Uno studio recentemente pubblicato su ‘Museologia scientifica’ offre una soluzione esaustiva, frutto di analisi radiologiche e tomografie assiali, che illumina le ingegnose tecniche impiegate dal frate dell’Ordine dei Minimi nel XVIII secolo.
Per quasi tre secoli, l’apparente incongruenza ha nutrito ipotesi e speculazioni: come potevano animali impagliati, di dimensioni considerevoli, essere inseriti in ampolle di vetro attraverso un’apertura apparentemente troppo angusta? Il mistero si concentrava sulla natura illusoria del foro di accesso, che sembrava precludere la possibilità di un’introduzione diretta degli esemplari.
La ricerca ha rivelato che l’apertura visibile era in realtà un’astuta simulazione.
Un colletto di vetro, abilmente fissato tramite un sistema di elementi in legno, veniva sovrapposto all’apertura reale, riducendone significativamente le dimensioni apparenti.
Questo ingegnoso stratagguato mirava a generare stupore e a celare la complessità del processo di conservazione.
L’apertura originaria, ben più ampia – generalmente tripla rispetto a quella apparente – consentiva l’inserimento non solo del cranio degli animali, ma anche di elementi scenografici in legno, attentamente assemblati all’interno dell’ampolla.
Il corpo dell’animale veniva sottoposto a un processo di compressione, un’operazione che richiedeva precisione e competenza nell’arte della tassidermia.
Il colletto di vetro veniva poi camuffato con cordicelle artisticamente avvolte, mentre le giunture degli elementi in legno venivano celate sotto strati di carta accuratamente incollati, creando un’illusione di perfezione e naturalezza.
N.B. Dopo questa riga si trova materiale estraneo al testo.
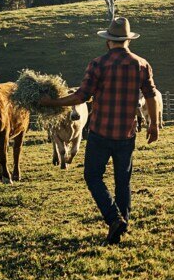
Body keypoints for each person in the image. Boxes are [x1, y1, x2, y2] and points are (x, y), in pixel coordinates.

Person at [40, 17, 159, 244]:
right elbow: (152, 95)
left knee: (92, 175)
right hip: (126, 132)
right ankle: (120, 226)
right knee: (122, 180)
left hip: (100, 132)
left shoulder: (97, 64)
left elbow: (81, 97)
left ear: (108, 42)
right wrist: (154, 124)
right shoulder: (141, 64)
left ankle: (114, 219)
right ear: (127, 41)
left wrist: (51, 103)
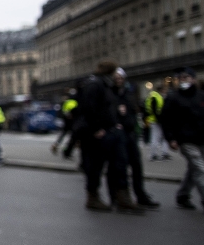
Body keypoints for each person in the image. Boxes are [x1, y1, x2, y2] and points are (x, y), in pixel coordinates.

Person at [76, 59, 143, 213]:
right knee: (96, 167)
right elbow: (89, 109)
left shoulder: (104, 85)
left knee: (119, 164)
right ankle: (94, 197)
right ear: (111, 72)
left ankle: (122, 197)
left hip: (110, 131)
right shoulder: (95, 85)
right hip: (99, 134)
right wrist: (96, 129)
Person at [112, 68, 159, 208]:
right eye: (116, 78)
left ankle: (140, 194)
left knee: (136, 165)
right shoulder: (111, 93)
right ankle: (121, 196)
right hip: (119, 134)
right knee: (121, 166)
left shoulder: (129, 92)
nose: (119, 80)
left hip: (130, 132)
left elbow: (134, 110)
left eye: (121, 78)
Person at [160, 67, 204, 210]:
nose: (183, 80)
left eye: (186, 78)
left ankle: (183, 194)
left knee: (194, 168)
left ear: (193, 79)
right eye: (181, 78)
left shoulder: (201, 96)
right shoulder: (173, 98)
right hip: (185, 139)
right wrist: (171, 138)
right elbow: (166, 120)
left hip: (202, 138)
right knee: (200, 169)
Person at [144, 83, 169, 161]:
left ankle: (160, 153)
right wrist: (159, 119)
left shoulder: (153, 96)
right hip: (157, 120)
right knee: (157, 137)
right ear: (161, 90)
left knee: (157, 137)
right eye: (164, 90)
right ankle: (156, 154)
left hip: (155, 120)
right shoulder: (155, 96)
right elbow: (155, 110)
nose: (165, 91)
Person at [51, 88, 78, 156]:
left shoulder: (66, 102)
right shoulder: (75, 102)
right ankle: (66, 148)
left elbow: (63, 112)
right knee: (73, 137)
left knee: (63, 135)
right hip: (72, 122)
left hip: (67, 122)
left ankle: (56, 145)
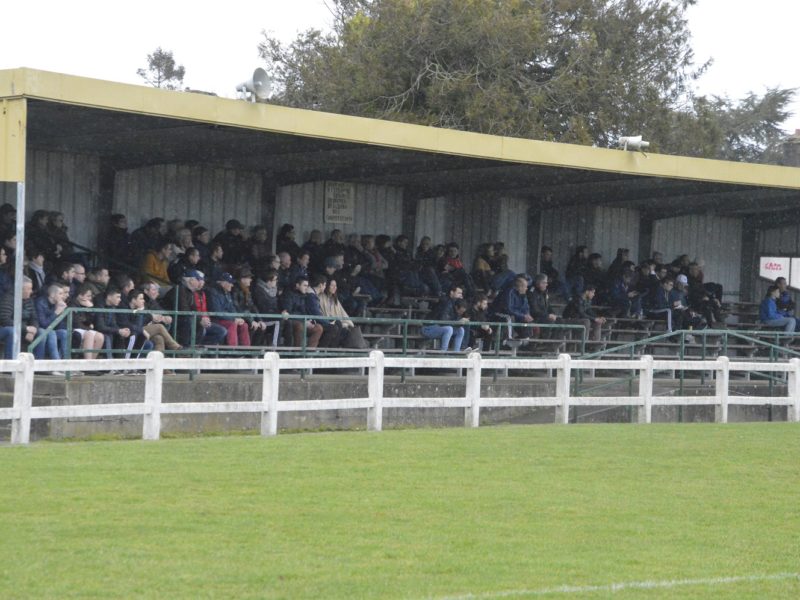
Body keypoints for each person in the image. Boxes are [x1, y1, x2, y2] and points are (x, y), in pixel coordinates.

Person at [162, 270, 227, 347]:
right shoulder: (179, 290)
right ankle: (186, 348)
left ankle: (198, 348)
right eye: (198, 280)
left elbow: (194, 310)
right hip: (174, 321)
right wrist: (199, 320)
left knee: (221, 331)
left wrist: (202, 319)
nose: (200, 282)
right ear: (191, 280)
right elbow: (184, 311)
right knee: (192, 323)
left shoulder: (190, 292)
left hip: (186, 319)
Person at [0, 277, 58, 361]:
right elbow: (4, 320)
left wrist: (33, 330)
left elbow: (34, 318)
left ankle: (37, 363)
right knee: (12, 331)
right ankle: (11, 362)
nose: (31, 291)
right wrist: (26, 328)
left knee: (41, 332)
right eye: (29, 289)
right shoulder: (8, 299)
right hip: (6, 329)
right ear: (21, 289)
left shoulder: (29, 300)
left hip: (24, 329)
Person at [320, 277, 369, 349]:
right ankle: (332, 349)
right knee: (338, 325)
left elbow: (342, 313)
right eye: (332, 285)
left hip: (336, 322)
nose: (334, 287)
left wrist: (349, 323)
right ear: (327, 286)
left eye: (335, 286)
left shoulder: (334, 299)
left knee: (346, 328)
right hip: (327, 322)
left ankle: (335, 348)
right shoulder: (321, 297)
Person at [208, 272, 251, 347]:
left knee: (244, 325)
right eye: (230, 283)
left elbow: (232, 308)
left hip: (227, 319)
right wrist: (233, 319)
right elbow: (217, 312)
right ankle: (233, 350)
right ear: (223, 283)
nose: (232, 285)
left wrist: (237, 318)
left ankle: (246, 350)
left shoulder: (227, 293)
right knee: (232, 324)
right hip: (216, 320)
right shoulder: (213, 292)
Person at [280, 275, 323, 348]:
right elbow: (288, 313)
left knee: (318, 328)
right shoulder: (288, 295)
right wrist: (304, 320)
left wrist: (310, 321)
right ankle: (297, 351)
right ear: (297, 285)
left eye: (307, 286)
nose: (307, 288)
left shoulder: (305, 296)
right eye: (304, 285)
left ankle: (310, 352)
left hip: (303, 321)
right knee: (299, 326)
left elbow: (305, 312)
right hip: (291, 321)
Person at [421, 286, 468, 351]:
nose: (461, 295)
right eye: (459, 293)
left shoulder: (456, 304)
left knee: (461, 330)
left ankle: (456, 352)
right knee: (449, 329)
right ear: (451, 292)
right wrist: (458, 322)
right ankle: (443, 352)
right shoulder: (445, 302)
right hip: (429, 327)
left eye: (461, 294)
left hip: (440, 327)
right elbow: (443, 321)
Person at [34, 284, 70, 359]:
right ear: (52, 295)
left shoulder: (58, 304)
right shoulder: (40, 302)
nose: (63, 296)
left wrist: (61, 313)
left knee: (64, 333)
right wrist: (56, 312)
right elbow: (43, 324)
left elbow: (61, 326)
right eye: (60, 294)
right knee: (51, 333)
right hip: (40, 330)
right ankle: (55, 362)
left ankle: (66, 361)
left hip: (51, 330)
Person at [70, 284, 106, 360]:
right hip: (74, 329)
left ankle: (91, 362)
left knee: (100, 336)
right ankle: (88, 360)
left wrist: (90, 309)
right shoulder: (72, 304)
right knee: (89, 334)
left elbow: (89, 321)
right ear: (80, 296)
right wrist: (88, 328)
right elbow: (76, 323)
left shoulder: (85, 305)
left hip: (84, 328)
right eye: (88, 296)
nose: (90, 298)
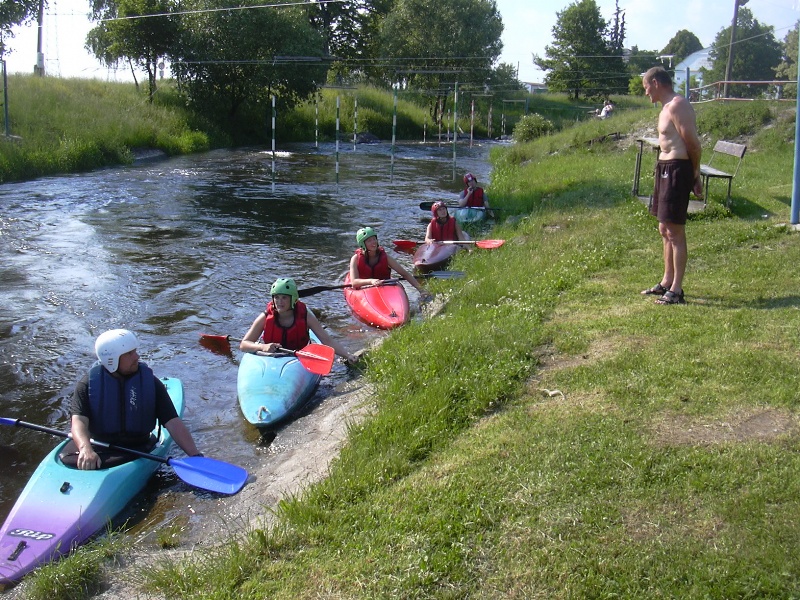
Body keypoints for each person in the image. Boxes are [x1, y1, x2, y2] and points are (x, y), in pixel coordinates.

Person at [63, 329, 202, 470]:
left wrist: (195, 456)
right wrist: (85, 448)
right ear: (112, 359)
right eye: (130, 353)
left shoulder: (150, 383)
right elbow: (78, 421)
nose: (137, 357)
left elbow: (173, 422)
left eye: (135, 351)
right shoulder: (88, 384)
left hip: (138, 447)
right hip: (98, 446)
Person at [640, 66, 703, 305]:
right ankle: (666, 281)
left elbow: (694, 145)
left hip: (678, 169)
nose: (646, 94)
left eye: (646, 88)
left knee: (675, 231)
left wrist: (695, 175)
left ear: (656, 83)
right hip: (665, 168)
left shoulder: (678, 105)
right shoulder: (665, 108)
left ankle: (677, 290)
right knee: (664, 228)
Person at [239, 277, 359, 363]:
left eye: (284, 298)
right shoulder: (265, 317)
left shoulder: (305, 316)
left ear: (293, 299)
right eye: (276, 297)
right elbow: (244, 344)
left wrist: (347, 355)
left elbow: (326, 340)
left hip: (298, 357)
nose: (279, 302)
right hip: (271, 357)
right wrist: (262, 347)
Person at [349, 227, 432, 300]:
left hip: (385, 287)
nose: (373, 242)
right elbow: (354, 282)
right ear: (363, 244)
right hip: (365, 288)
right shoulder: (355, 259)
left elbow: (405, 274)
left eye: (374, 239)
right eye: (369, 241)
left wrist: (421, 290)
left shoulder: (385, 257)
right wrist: (371, 281)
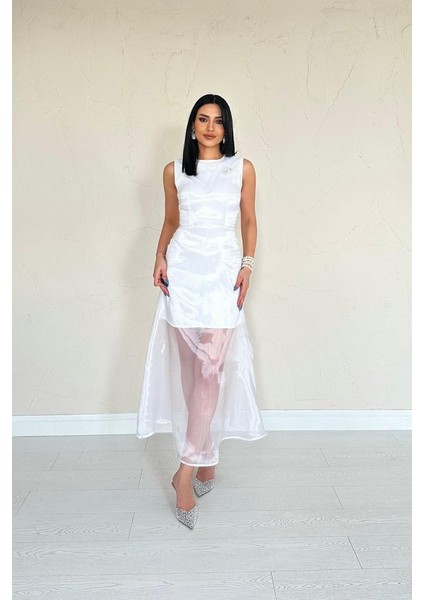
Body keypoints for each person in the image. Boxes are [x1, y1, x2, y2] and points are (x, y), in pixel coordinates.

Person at [136, 93, 267, 529]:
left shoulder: (241, 168)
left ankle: (184, 473)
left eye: (218, 120)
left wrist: (248, 264)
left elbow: (249, 220)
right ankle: (206, 456)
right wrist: (160, 256)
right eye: (203, 119)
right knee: (193, 372)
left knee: (212, 369)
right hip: (184, 272)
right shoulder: (174, 171)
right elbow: (171, 221)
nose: (211, 127)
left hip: (223, 272)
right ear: (192, 127)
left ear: (226, 128)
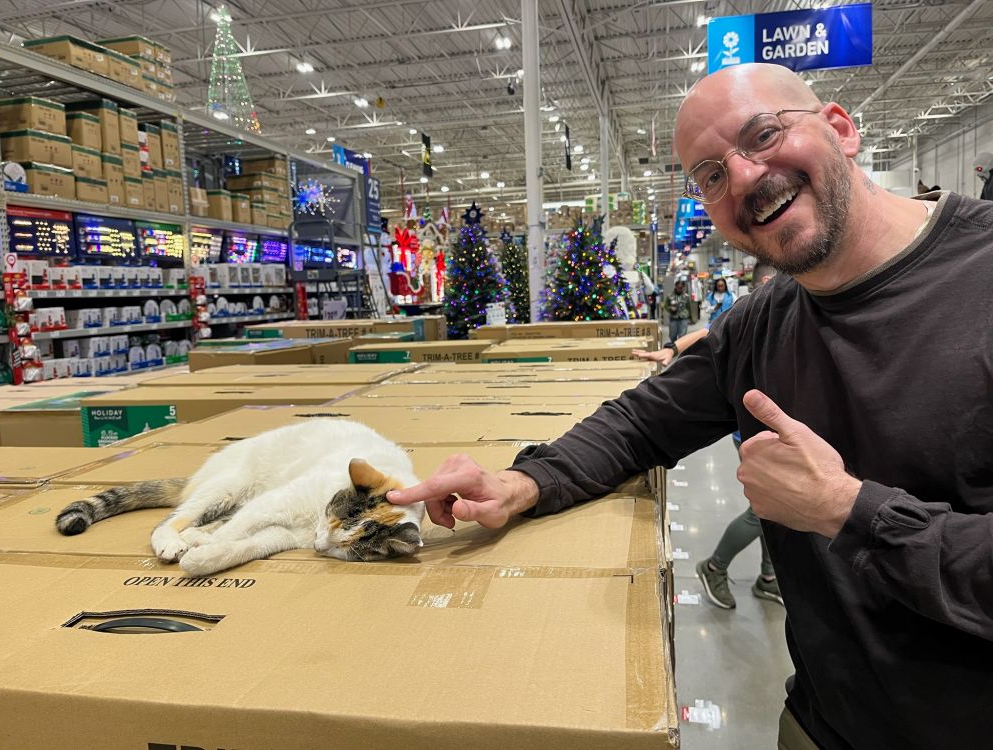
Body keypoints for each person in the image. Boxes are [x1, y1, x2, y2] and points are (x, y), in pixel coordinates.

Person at [389, 62, 993, 749]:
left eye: (762, 134)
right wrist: (519, 482)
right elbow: (639, 423)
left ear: (840, 129)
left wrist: (846, 510)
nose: (740, 177)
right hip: (822, 724)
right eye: (708, 174)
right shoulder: (760, 323)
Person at [638, 262, 783, 608]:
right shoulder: (760, 311)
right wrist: (672, 349)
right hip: (756, 434)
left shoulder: (791, 309)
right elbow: (710, 332)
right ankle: (715, 566)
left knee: (776, 514)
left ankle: (768, 576)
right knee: (764, 512)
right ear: (766, 280)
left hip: (779, 431)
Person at [663, 279, 692, 343]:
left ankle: (680, 349)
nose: (680, 289)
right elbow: (665, 305)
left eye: (681, 288)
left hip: (683, 318)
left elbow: (689, 307)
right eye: (678, 287)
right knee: (672, 335)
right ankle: (674, 346)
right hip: (673, 318)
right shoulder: (670, 296)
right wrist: (670, 309)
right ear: (675, 286)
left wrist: (690, 318)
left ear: (683, 288)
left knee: (682, 335)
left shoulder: (686, 297)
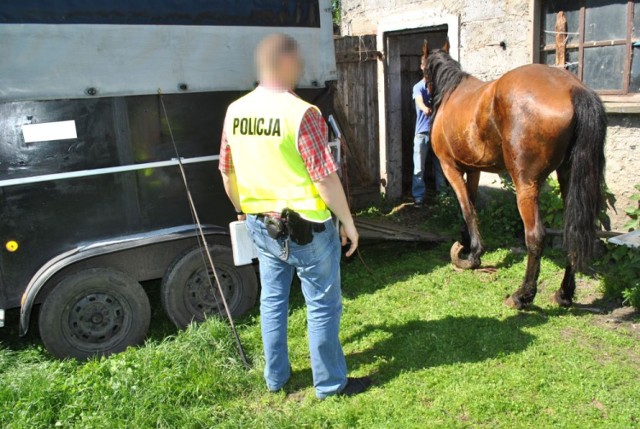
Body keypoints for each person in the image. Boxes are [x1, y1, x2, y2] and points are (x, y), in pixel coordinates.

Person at [219, 34, 371, 399]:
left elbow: (226, 171)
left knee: (272, 301)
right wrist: (348, 222)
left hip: (262, 225)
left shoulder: (235, 111)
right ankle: (331, 385)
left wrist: (244, 209)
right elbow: (323, 177)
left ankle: (276, 379)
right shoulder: (302, 113)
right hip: (308, 229)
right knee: (322, 305)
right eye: (297, 60)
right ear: (285, 63)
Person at [412, 57, 446, 208]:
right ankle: (418, 197)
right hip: (422, 133)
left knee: (441, 167)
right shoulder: (418, 87)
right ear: (421, 67)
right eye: (425, 66)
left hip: (437, 134)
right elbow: (419, 101)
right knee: (419, 168)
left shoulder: (437, 87)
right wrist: (424, 108)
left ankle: (443, 196)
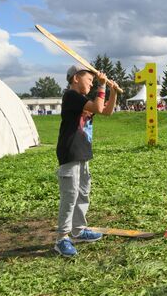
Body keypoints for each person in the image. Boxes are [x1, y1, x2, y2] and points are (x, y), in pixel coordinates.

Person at [54, 64, 119, 257]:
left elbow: (106, 111)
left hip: (82, 153)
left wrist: (113, 91)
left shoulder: (82, 99)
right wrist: (102, 85)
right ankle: (62, 238)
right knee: (70, 195)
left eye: (93, 81)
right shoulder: (71, 96)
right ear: (75, 78)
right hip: (70, 153)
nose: (91, 84)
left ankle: (79, 230)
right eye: (89, 80)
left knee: (83, 193)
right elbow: (99, 107)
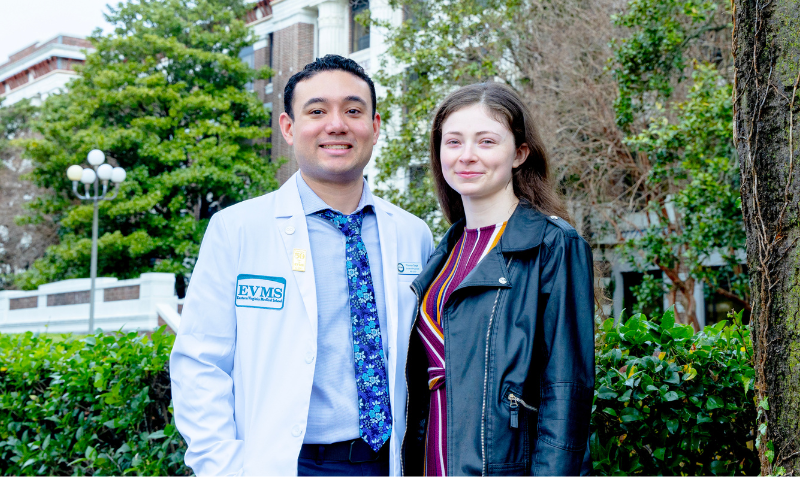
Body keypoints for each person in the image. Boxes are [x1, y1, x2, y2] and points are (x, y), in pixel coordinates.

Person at [170, 54, 434, 476]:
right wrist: (222, 466)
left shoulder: (412, 233)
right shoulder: (237, 229)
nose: (336, 124)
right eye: (317, 111)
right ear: (289, 128)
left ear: (376, 126)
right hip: (286, 463)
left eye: (353, 110)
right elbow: (201, 362)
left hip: (388, 462)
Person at [402, 82, 595, 476]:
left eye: (486, 141)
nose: (467, 156)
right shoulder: (443, 253)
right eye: (453, 142)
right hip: (430, 463)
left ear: (519, 153)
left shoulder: (554, 244)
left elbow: (566, 393)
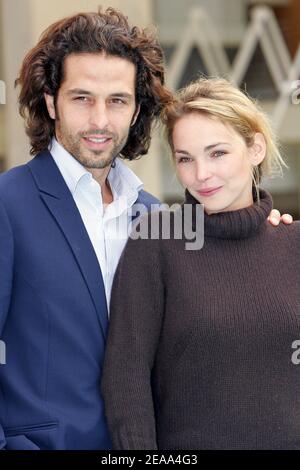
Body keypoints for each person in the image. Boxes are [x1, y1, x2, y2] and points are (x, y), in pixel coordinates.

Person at [0, 8, 172, 450]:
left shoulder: (154, 217)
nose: (99, 120)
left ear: (136, 111)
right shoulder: (7, 203)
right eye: (81, 98)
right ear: (51, 101)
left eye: (117, 100)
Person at [102, 77, 300, 450]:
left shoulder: (294, 242)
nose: (201, 175)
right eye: (185, 159)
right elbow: (126, 377)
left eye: (217, 153)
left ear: (255, 147)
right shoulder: (157, 239)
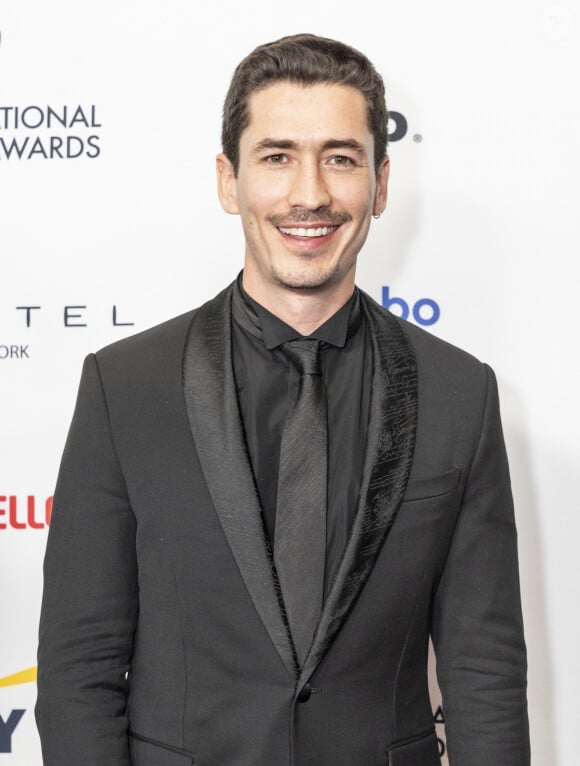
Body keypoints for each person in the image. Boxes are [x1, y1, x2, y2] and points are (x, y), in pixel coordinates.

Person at [35, 33, 530, 766]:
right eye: (277, 157)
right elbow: (80, 669)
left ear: (381, 183)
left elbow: (483, 670)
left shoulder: (461, 392)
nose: (310, 194)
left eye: (340, 158)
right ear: (229, 181)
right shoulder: (125, 387)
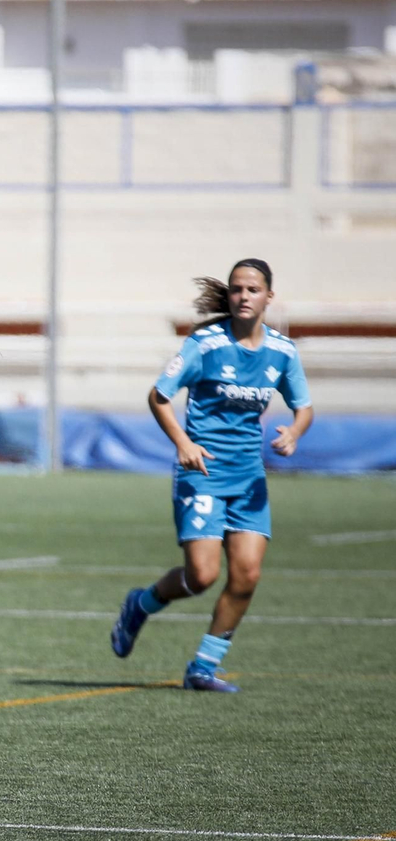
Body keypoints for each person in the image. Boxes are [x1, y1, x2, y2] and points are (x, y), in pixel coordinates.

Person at [110, 259, 312, 692]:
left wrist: (295, 431)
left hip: (249, 479)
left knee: (247, 576)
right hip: (202, 472)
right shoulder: (205, 344)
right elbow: (159, 395)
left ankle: (202, 667)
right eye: (237, 288)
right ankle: (141, 604)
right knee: (201, 576)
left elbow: (304, 407)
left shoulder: (282, 351)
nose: (243, 296)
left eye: (253, 289)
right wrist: (183, 443)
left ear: (269, 297)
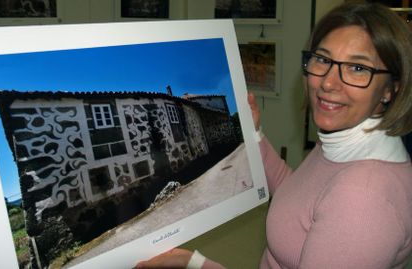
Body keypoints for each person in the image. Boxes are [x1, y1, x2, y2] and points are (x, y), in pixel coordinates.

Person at [136, 2, 412, 268]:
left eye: (357, 68)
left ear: (391, 89)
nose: (328, 81)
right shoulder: (347, 140)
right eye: (323, 59)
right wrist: (254, 133)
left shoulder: (364, 199)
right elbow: (299, 194)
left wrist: (198, 265)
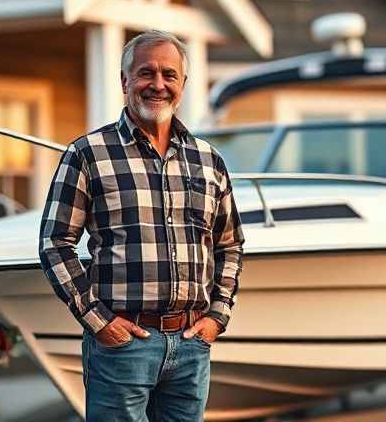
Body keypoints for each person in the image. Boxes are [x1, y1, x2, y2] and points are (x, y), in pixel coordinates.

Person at [38, 30, 244, 421]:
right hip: (122, 346)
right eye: (146, 73)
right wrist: (100, 323)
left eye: (169, 74)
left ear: (183, 84)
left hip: (191, 346)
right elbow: (55, 243)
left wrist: (217, 317)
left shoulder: (208, 160)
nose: (158, 84)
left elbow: (229, 244)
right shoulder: (86, 154)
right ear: (124, 81)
L’indagine condotta da Davide Persico, direttore scientifico del museo, Maria Amarante, del sistema museale di ateneo, Antonella Volta, docente di scienze medico-veterinarie, e la ricercatrice Alice Giovagnoni, non si limita a svelare la tecnica costruttiva.
Essa sottolinea l’intento artistico che animava padre Fourcault, evidenziando come la collezione rappresenti un esempio di “oggetti museali artistici” caratterizzati da un’abile manipolazione della percezione e una sofisticata capacità di “ingannare” l’osservatore.
L’opera di Fourc’alterazione non è soltanto una questione di conservazione, ma un atto creativo volto a trascendere i limiti della mera documentazione scientifica, elevando la tassidermia a forma d’arte.
La collezione di ampolle di Fourcault si configura quindi come un’originale sintesi tra scienza, arte e ingegno, un patrimonio culturale di inestimabile valore che testimonia l’ingegnosità e l’abilità di un frate del XVIII secolo.